A labor of love over many years Explaining It to Someone: Learning From the Arts has been published and is available from Amazon in paperback at $18.95. For those more digitally inclined, there is also a $3.99 Kindle edition.
The book’s very detailed Table of Contents serves as an
index to the hundreds of writers, playwrights, songwriters, musicians, and
performances that are described or reviewed.
The book began with the writing of this blog itself. As a publisher, I have always been interested
in good writing and meaningful reading but never imagined that I would have the
creative juices to write myself, in particular the freedom from self
censorship. A writer’s life is not
private, even if writing only fiction. This
blog was a liberating factor as it offered a platform for the discipline needed
to write.
I was particularly influenced by a book I read long
before, Brenda Ueland’s, If You Want to
Write; A Book about Art, Independence and Spirit, first published in 1938. She threw down the gauntlet for me: “At last
I understood that writing was about this: an impulse to share with other people
a feeling of truth that I myself had. Not to preach to them, but to give it to
them if they cared to hear it. If they did not – fine. They did not need to
listen. That was all right too…. You should work from now on until you die,
with real love and imagination and intelligence, at your writing or whatever
work it is that you care about. If you do that, out of the mountains that you
write some mole hills will be published…. But if nothing is ever published at
all and you never make a cent, just the same it will be good that you have
worked.”
I emphasize the last few words as they encapsulate my
life. To me it was not good enough to be
the passive recipient of the cultural advantages I had in my life. I felt compelled to share them, analyze them,
say what they meant to me, and convey my unabashed exhilaration.
What I cover in Explaining
It to Someone is eclectic to be sure.
It’s easier in many ways to deal with the works of a single writer. Most of the work is related by the tether of
my life experiences. And, this is what
distinguishes it from other works of criticism; I often relate it to personal
experiences and the times. These are
times we all share.
When I read James Salter’s All That Is several years ago, the seeds of my (now) two published
books were planted. I ruminated over Salter’s
epigram from this, his final novel, written thirty years after his last
published work:
There comes a time when you
realize that everything is a dream
and only those things preserved in writing
have any possibility of being real
This made such an impression on me that I adopted his
epigram for Explaining It to Someone
as well. Yes, I said to myself, it is all well and good that I write this blog,
but as a publisher, with deep roots in print editions, the digital world seems ephemeral. Not that I have illusions that by appearing
in print my writings magically become long-lived. But they were NOT a dream, they ARE real and
it is GOOD that I have worked. It seemed
inevitable that this volume, in particular, find its way to print (although editing
concessions were made, and a Kindle edition exists as well).
Although it is a companion work to my previously
published Waiting for Someone to Explain
It: The Rise of Contempt and Decline of Sense, it stands on its own. Waiting for Someone is all things
political and economics, borne out of frustration and disillusion, while Explaining It to Someone was written with
passion about the arts.

*DATA SHOWN*.
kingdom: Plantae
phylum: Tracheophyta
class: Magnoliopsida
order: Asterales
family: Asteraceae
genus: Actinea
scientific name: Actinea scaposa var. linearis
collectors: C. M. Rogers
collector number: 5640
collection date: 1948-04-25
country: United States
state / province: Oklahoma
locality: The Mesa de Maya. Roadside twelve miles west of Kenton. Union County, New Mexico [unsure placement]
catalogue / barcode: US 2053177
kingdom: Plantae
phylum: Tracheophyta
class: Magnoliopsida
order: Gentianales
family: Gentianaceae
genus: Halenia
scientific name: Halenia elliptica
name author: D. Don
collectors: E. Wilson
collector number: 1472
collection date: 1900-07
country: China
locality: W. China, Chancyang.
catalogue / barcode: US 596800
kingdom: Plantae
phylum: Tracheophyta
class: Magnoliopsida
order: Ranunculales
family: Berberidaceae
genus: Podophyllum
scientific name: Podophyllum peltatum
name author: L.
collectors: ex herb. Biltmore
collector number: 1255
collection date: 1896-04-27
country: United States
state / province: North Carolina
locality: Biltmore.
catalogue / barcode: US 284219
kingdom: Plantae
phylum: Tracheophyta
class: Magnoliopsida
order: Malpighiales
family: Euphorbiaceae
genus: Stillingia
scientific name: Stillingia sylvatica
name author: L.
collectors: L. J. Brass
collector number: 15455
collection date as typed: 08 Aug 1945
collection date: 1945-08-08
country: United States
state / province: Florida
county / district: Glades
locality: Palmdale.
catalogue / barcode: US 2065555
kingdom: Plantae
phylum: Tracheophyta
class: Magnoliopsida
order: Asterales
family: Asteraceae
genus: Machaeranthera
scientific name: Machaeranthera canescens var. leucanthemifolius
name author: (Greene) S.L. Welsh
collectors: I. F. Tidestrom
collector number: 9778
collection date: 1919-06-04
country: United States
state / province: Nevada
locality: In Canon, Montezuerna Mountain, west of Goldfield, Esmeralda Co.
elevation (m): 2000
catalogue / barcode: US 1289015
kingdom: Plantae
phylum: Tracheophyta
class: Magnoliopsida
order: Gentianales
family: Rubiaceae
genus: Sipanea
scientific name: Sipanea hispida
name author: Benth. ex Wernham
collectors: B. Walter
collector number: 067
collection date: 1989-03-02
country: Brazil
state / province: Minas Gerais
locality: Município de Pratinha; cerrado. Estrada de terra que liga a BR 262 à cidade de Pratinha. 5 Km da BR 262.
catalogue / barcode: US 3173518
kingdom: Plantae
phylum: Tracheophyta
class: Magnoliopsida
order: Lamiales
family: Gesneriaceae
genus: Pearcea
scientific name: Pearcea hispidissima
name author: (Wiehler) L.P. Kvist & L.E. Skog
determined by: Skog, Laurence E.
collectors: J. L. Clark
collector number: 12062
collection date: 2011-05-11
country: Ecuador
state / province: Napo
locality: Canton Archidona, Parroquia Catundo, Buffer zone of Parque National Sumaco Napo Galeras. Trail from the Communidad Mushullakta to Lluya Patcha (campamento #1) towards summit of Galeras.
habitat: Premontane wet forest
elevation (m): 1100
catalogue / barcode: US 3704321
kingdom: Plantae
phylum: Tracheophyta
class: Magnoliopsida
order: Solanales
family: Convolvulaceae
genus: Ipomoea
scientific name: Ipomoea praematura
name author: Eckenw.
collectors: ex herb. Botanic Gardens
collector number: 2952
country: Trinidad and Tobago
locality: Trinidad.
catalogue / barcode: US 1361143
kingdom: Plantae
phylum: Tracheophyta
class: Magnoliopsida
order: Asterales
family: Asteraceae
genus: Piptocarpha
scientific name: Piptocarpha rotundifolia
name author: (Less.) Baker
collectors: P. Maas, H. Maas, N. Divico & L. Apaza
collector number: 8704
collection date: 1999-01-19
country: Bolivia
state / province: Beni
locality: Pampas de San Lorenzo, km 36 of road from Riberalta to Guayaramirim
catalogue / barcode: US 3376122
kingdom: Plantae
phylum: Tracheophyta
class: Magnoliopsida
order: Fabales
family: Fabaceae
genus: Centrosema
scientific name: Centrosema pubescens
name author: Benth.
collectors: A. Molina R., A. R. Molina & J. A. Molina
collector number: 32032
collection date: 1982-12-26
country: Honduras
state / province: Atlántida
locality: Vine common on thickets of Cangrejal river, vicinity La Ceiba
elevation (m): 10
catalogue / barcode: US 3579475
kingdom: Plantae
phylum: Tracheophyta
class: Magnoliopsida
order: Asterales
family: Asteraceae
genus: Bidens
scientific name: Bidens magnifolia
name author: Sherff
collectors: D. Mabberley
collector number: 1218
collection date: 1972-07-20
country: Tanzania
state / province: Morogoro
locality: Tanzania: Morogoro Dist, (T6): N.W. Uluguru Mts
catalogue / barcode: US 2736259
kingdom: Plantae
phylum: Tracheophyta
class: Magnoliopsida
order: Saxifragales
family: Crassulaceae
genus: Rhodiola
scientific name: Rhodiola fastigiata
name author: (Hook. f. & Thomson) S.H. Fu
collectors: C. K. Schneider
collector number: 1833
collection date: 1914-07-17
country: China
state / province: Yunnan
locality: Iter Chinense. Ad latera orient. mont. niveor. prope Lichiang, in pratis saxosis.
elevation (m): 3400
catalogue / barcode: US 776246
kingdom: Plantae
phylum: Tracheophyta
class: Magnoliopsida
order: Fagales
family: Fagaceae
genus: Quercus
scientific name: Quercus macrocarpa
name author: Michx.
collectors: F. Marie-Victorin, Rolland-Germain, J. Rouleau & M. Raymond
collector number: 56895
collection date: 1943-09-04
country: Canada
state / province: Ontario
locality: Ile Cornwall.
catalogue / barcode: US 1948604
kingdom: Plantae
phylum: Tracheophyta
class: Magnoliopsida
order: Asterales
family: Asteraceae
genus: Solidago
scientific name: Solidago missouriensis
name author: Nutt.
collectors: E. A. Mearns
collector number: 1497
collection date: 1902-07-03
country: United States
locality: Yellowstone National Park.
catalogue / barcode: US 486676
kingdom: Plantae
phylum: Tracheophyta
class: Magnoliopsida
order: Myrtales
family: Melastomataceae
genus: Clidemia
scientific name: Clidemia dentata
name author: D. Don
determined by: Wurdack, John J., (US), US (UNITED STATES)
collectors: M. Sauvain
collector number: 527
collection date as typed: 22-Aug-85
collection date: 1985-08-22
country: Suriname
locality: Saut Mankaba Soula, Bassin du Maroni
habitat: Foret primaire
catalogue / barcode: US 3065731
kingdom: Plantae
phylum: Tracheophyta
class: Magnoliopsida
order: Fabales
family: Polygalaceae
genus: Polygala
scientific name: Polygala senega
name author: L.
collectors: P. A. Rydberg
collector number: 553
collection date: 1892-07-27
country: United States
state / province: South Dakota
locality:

*OBJECTIVES*.
a) In the post about the book, what is the price of the Kindle edition?
b) Write out the part of the post about the book starting at "A labor of love" and ending at "described or reviewed.".
c) Write what comes next in the post about the book, after its final sentence.

*FINAL RESULTS*.
a) $3.99

b)
A labor of love over many years Explaining It to Someone: Learning From the Arts has been published and is available from Amazon in paperback at $18.95. For those more digitally inclined, there is also a $3.99 Kindle edition.
The book’s very detailed Table of Contents serves as an
index to the hundreds of writers, playwrights, songwriters, musicians, and
performances that are described or reviewed.

c)
It is ironic that I have chosen the non-traditional
publishing route. I did not see the
commercial prospects of successfully landing this with a trade publisher or
even a small press. And I did not want
constraints as to length, organization and content. The irony about using the Amazon publishing
platform is at one time during my publishing days, I dealt with Jeff Bezos, the
founder of Amazon when he was on his way up in the mid 1990’s (or perhaps I
should say, up, up, and away!).
Little did I know that 25 years later they would become
my publishing platform and Bezos the richest man in the world; unthinkable, and
just over the last third of my life.
Using their platform and making your book professional
requires either learning publishing software or hiring an intermediary to
generate the two files that are necessary, one for on demand physical books and
the other for the Kindle. (Again,
another irony not lost on me is a 1984 issue of Publishers’ Weekly carried an article on my vision for printing on demand). I could learn the software, many people do,
and if I was younger and wanted to spend precious time, that would have been my
preferred route. Instead I hired a
company that specializes in the conversion process, BooknookBiz. They have been very professional and I have a
nice relationship with the owner, “Hitch.”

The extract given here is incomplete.